The proposal passed by the House last week is aimed at addressing many of the shortcomings of the ACA by stabilizing insurance markets and beginning to bring down premiums. What's been missing from the opponents of the House bill, frankly, is an honest conversation about cost. The reality is that unless we address rising costs, the insurance market will continue to worsen for families, in terms of both access and affordability. Unfortunately, the ACA did not address the cost issue; instead it has led to steep increases in prices that have hit Minnesotans particularly hard. Rather than the one-size-fits-all Washington approach, we can empower states and consumers to take control of their own health care outcomes. This legislation will provide relief for the nearly 20 million Americans who have sought an exemption from the ACA's mandate or are paying the tax penalty. That's nearly double the number of Americans who have actually purchased insurance through the ACA marketplace.

The bill empowers states to better design health care plans that meet the needs of their citizens. It provides a portable tax credit to assist Americans who do not receive coverage from an employer in purchasing health insurance. It enhances and expands the use of consumer-driven health care accounts, such as Health Savings Accounts, and it once and for all repeals the harmful medical device tax.

It is also important to point out what is not in this bill. Nothing in this bill would allow an insurance company to deny someone coverage, including to those with a preexisting condition. Nothing would allow an insurance company to cancel someone's insurance policy should they become sick. Despite claims from opponents, the bill does not classify sexual assault as a preexisting condition. For those who maintain continuous coverage, the bill does not allow insurance companies to charge an individual more simply because they have a preexisting condition. It's also worth noting that this bill includes $138 billion to assist states in making sure everyone, including those with preexisting conditions, has access to high-quality, affordable health care.

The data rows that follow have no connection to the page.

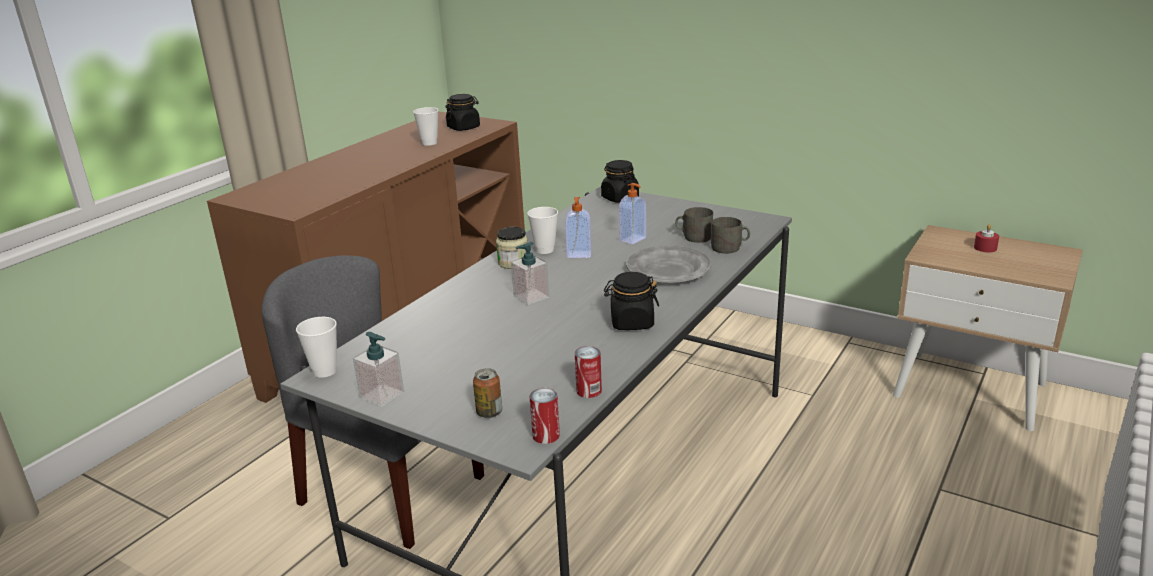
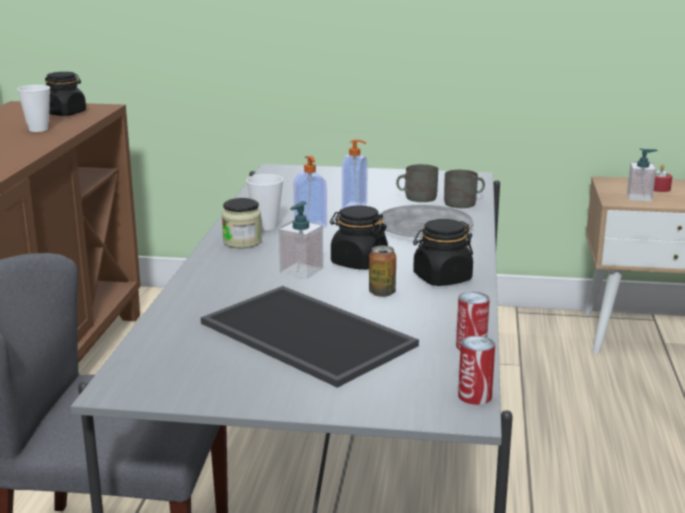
camera: 25 degrees left, 5 degrees down
(325, 371) = (121, 382): cup -> none
(382, 395) = (229, 393): soap dispenser -> soap dispenser (639, 197)
(483, 356) = (311, 334): none -> tray
(489, 412) = (383, 386): can -> can (382, 293)
(619, 198) = (296, 172): black jar -> black jar (358, 262)

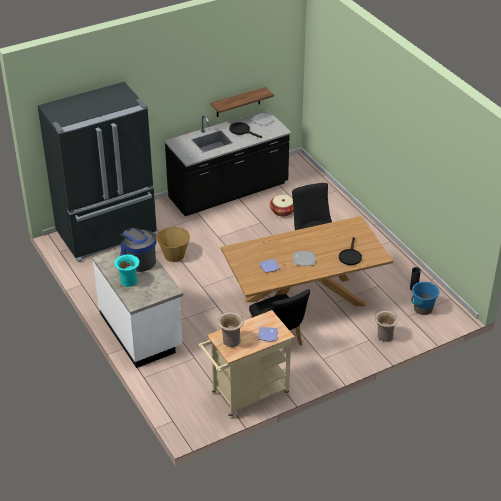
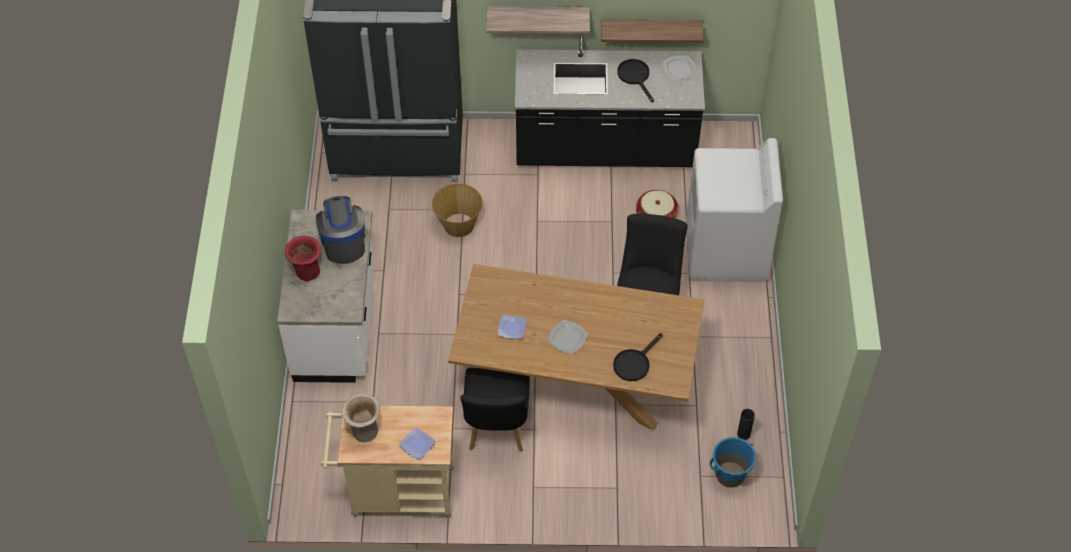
camera: 30 degrees right, 15 degrees up
(129, 282) = (307, 273): turquoise vase -> red vase
(174, 112) = (538, 17): none -> shelf
(334, 213) = (726, 252): none -> white washing machine
(384, 337) = (641, 493): beige vase -> none

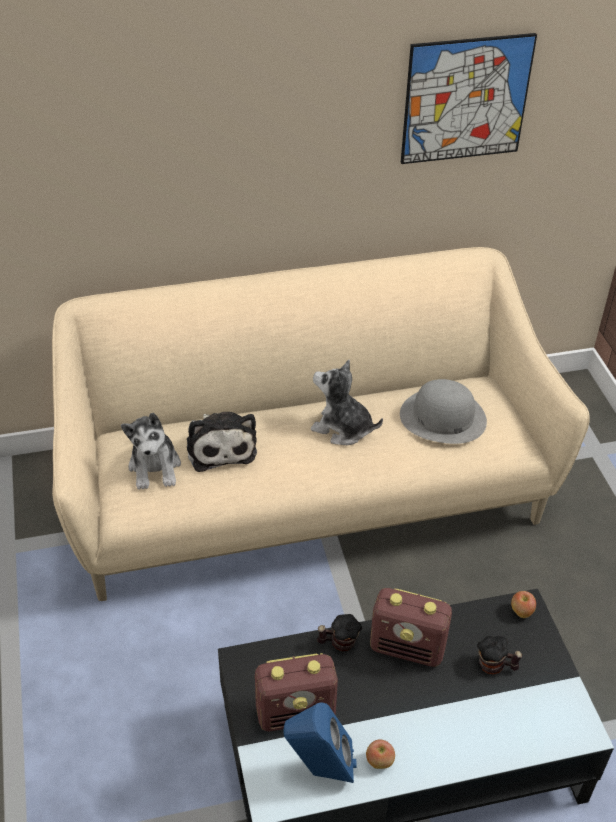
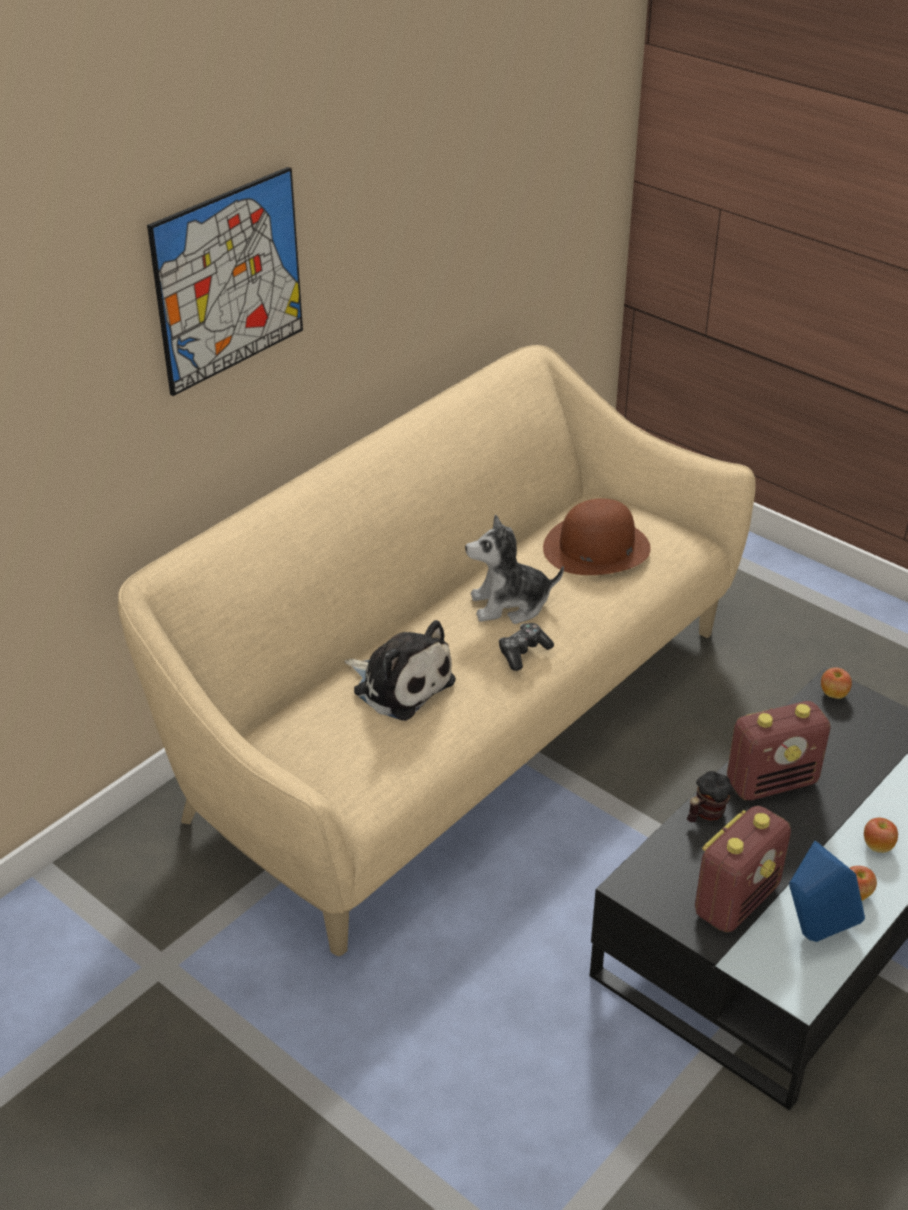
camera: 35 degrees left, 5 degrees down
(155, 467) = (350, 740): plush toy -> none
(316, 465) = (523, 652): none -> game controller
(433, 738) = (877, 846): none -> apple
(442, 417) = (596, 548): grey hat -> brown hat
(466, 99) = (486, 169): picture -> picture (229, 280)
(495, 666) = (862, 753): mug -> none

The legislation passed last week is certainly not the end of the road but instead a first step toward providing Minnesotans with a health care system that works for them. I will continue to champion other legislative ideas, including my initiatives on chronic care reform, treating and reducing obesity, and ensuring that seniors have access to rehabilitation services, all of which enjoy bipartisan support. At the same time, we must continue to have a thoughtful discussion on solutions that will provide high-quality, affordable health care coverage.

Erik Paulsen represents Minnesota's Third Congressional District and is a member of the House Committee on Ways and Means.